Problem: Starting with the line that holds "Privacy Policy" and stopping after the line that holds "5. Foretold Story", repeat the lines below word for word, without the pictures.

——————————

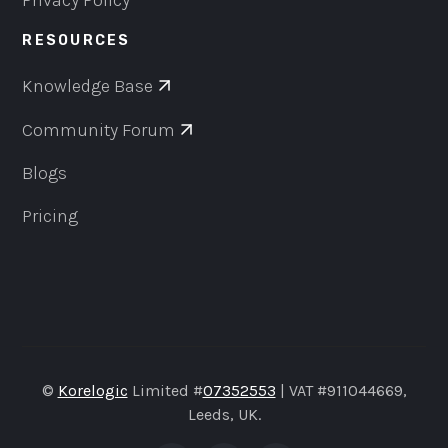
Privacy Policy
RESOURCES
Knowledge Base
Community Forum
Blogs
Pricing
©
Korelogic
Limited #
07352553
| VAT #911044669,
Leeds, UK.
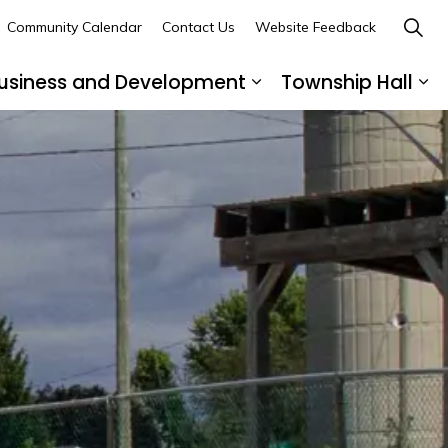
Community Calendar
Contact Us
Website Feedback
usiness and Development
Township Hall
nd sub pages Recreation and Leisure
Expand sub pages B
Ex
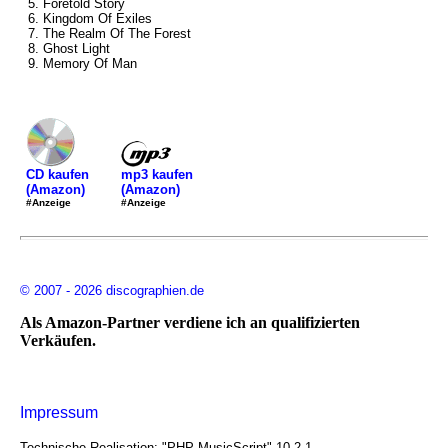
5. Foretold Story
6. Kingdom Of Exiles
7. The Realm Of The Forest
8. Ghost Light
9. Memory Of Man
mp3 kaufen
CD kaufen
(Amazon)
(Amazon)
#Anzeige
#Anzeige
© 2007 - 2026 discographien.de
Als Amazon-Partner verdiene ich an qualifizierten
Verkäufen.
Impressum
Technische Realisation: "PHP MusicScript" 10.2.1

——————————

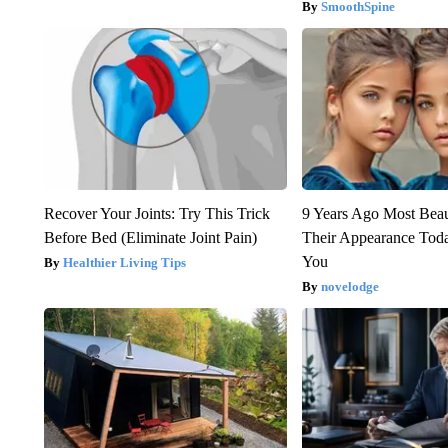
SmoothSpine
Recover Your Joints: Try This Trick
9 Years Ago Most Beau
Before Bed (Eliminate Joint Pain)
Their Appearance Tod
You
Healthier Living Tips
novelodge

——————————

Exercise result:
Privacy Policy
RESOURCES
Knowledge Base
Community Forum
Blogs
Pricing
©
Korelogic
Limited #
07352553
| VAT #911044669,
Leeds, UK.
Community Calendar
Contact Us
Website Feedback
usiness and Development
Township Hall
nd sub pages Recreation and Leisure
Expand sub pages B
Ex
5. Foretold Story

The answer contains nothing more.